Comment by adrian_b

5 hours ago

Most 512-bit instructions are not split into two 256-bit instructions, neither on Zen 4, nor on laptop Zen 5. This is a myth caused by a very poor choice of words of the AMD CEO at the initial Zen 4 presentation.

For most 512-bit instructions that operate on the vector registers, both Zen 4 and all the Intel CPUs supporting AVX-512 have an identical throughput: two 512-bit instructions per clock cycle.

There are only a few instructions where Zen 4 is inferior to the most expensive of the Intel server/workstation CPUs, but those are important instructions for some applications.
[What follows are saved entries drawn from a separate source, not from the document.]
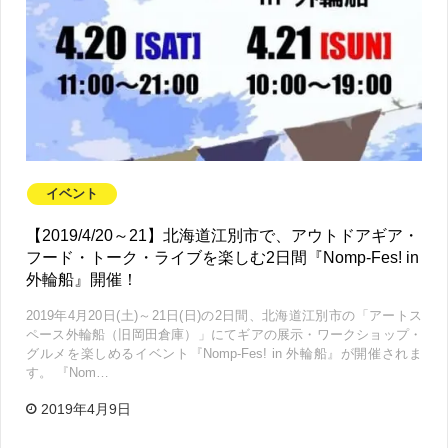
イベント
【2019/4/20～21】北海道江別市で、アウトドアギア・
フード・トーク・ライブを楽しむ2日間『Nomp-Fes! in
外輪船』開催！
2019年4月20日(土)～21日(日)の2日間、北海道江別市の「アートス
ペース外輪船（旧岡田倉庫）」にてギアの展示・ワークショップ・
グルメを楽しめるイベント『Nomp-Fes! in 外輪船』が開催されま
す。 『Nom…
2019年4月9日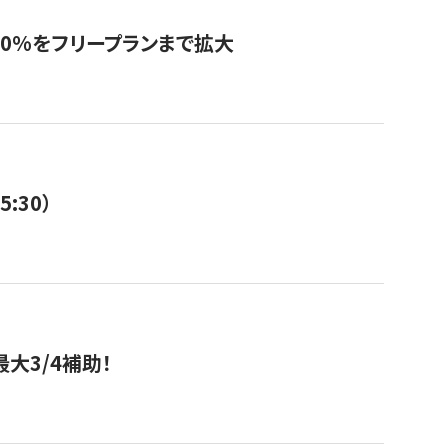
0%をフリープランまで拡大
:30）
大3/4補助！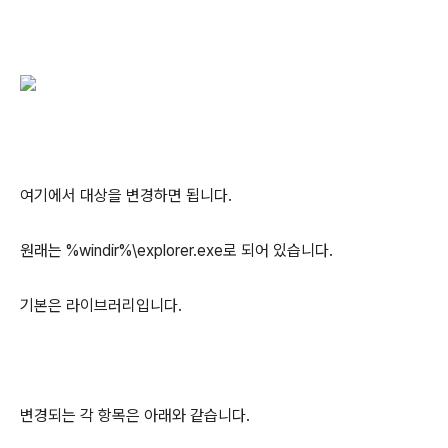
여기에서 대상을 변경하면 됩니다.
원래는 %windir%\explorer.exe로 되어 있습니다.
기본은 라이브러리입니다.
변경되는 각 항목은 아래와 같습니다.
The Intel CPUs have a double throughput for the transfers with the L1 cache memory. Zen 4 can do only one 512-bit load per cycle plus one 512-bit store every other cycle. The Intel CPUs with AVX-512 support and Zen 5 (server/desktop/Halo) can do two 512-bit loads plus one 512-bit store per cycle.

The other difference is that the most expensive Intel CPUs (typically Gold/Platinum Xeons) have a second floating-point multiplier, which is missing on Zen 4 and on the cheaper Intel SKUs. Thus Zen 4 can do one fused multiply-add (or FMUL) plus one FP addition per cycle, while the most expensive Intel CPUs can do two FMA or FMUL per cycle. This results in a double performance for the most expensive Intel CPUs vs. Zen 4 in many linear algebra benchmarks, e.g. Linpack or DGEMM. However there are many other applications of AVX-512 besides linear algebra, where a Zen 4 can be faster than most or even all Intel CPUs.

On the other hand, server/desktop/Halo Zen 5 has a double throughput for most 512-bit instructions in comparison with any Intel CPU. Presumably the future Intel Diamond Rapids server CPU will match the throughput of Zen 5 and Zen 6, i.e. of four 512-bit instructions per clock cycle.

On Zen 4, using AVX-512 provides very significant speedups in most cases over AVX2, despite the fact that the same execution resources are used. This proves that there still are cases when the ISA matters a lot.